The uneven spread of the Internet - highly developed in wealthier nations, patchy elsewhere - could aggravate inequality between the world's rich and poor, according to international development experts meeting at Harvard University for a conference on the Internet and society. Ernest Wilson, director of the Center for International Development and Conflict Management at the University of Maryland and a former White House adviser on international policy, says the prevalence of "techno-optimism" - the unquestioning enthusiasm for all new technology - means that far too little attention is paid to "dark-side, dystopian issues" like inequality.
It's assumed that the Internet will automatically lead to rising incomes and reduced inequality. But, according to Wilson, "data from the World Bank show this isn't the case, neither globally between nations, nor nationally within countries. Even though information technology is widely introduced into the global system, inequality is still high. The top 5 per cent are increasing their share of world wealth, and the bottom 5 per cent are losing their already small share."
Information technology may be widening this gulf, says Wilson. "If land was the source of wealth during the agricultural revolution, and company shares in the industrial period, what will it be in the information age? Access to information and the capacity to filter, manipulate, use and apply that information."
Wilson suggests steps that can be taken to address the imbalance within national societies such as the creation of "telecentres" and public sector kiosks; encouraging private sector provision of public information technology access services; and education - "especially the children of the poor and disadvantaged. Wire libraries, schools and community centres through cross-media subsidies."
Betty Turock, a professor at the School of Communication, Information and Library Studies at Rutgers University, New Jersey, says governments must work together. "It's a matter of establishing new global rules of the road in a world of electronic information: the old rules have become obsolete," she says.
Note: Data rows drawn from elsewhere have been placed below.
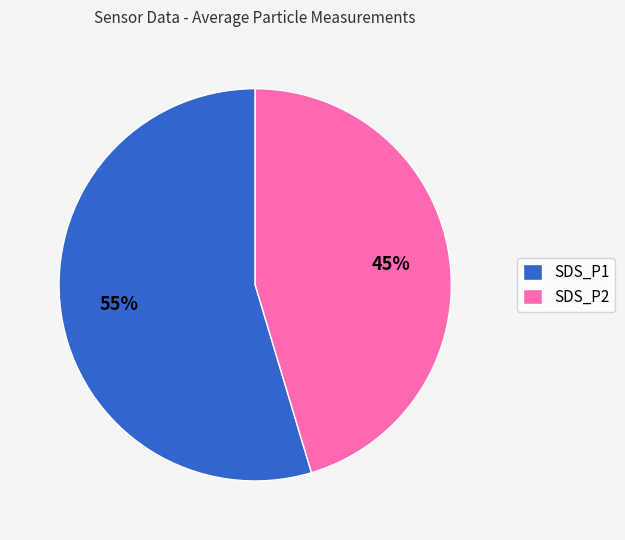

What percentage is the SDS_P1 slice, to the nearest percent?

55%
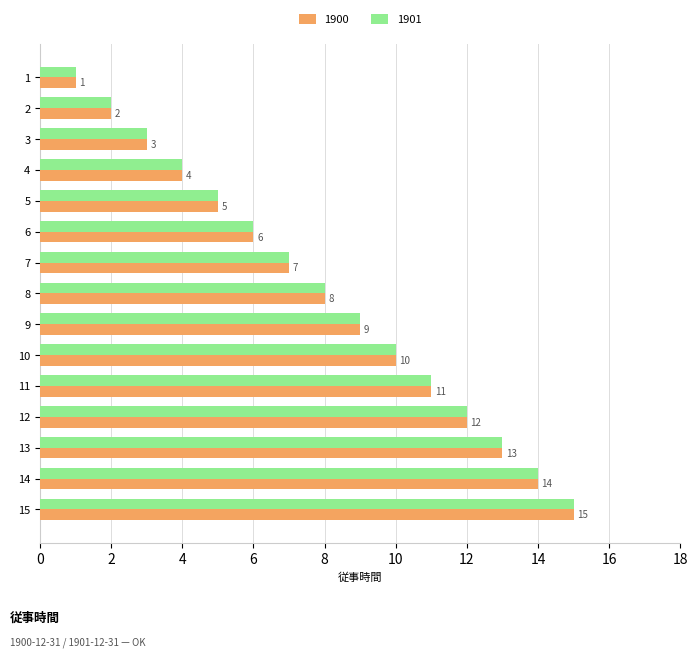

At which category is the sum across all series the highest?

15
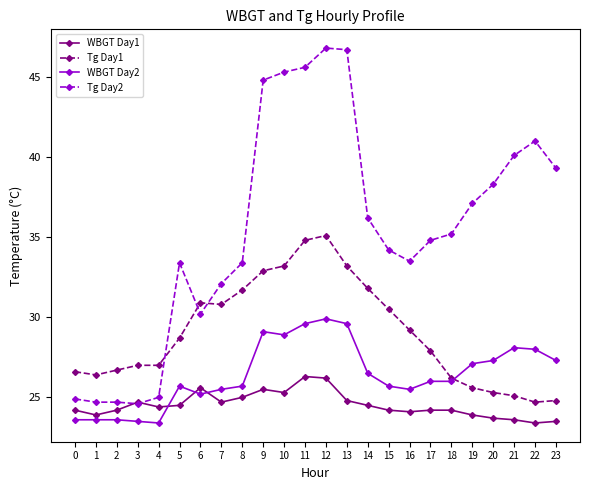

What is the smallest value displayed?

23.4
"When more information is being supplied electronically, those who do not have access will not have the benefit of information on jobs, education and government as those who do." She cites the US government's policy of subsidising telecommunications access for public libraries as a model. One ambitious project to tap private sector resources to boost equal access in cyberspace is the "global park" concept, currently being developed by Harvard's Berkman Center for Internet and Society (cyber.law.harvard.edu/).
Charles Nesson, the centre's director, says global parks are zones on the Web where public works and commerce are self-reinforcing. "The best way to prevent a government organisation from regulating the Web, and thereby controlling its commercial potential, is for businesses to demonstrate they can regulate themselves," he says.
The Berkman Center's own Web site is a global park model, offering free online courses on Internet law.
Some experts do not acknowledge there are problems with accessibility. Tony Rutkowski, director of Internet consultancy NGI Associates and a founder of the Internet Society, is bullish about the Net's power to solve its problems, and maintains it can help reduce inequalities.
"Open connectivity, access to the most recent information and software on the same basis as everyone else, and ultra-low costs have made the Internet a boon for the developing world," says Rutkowski.
In contrast, Zar Ni, co-ordinator of the Free Burma Coalition, a human rights campaign being fought on the Internet, believes global inequalities are built into the system.
"The merging Internet-based inequalities are deeply rooted in the political and economic order of the present world, and a handful of nations consistently dominate," says Zar Ni. "Long-term solutions are almost non-existent. Rarely does anyone in power talk about a more equal and more just human global order."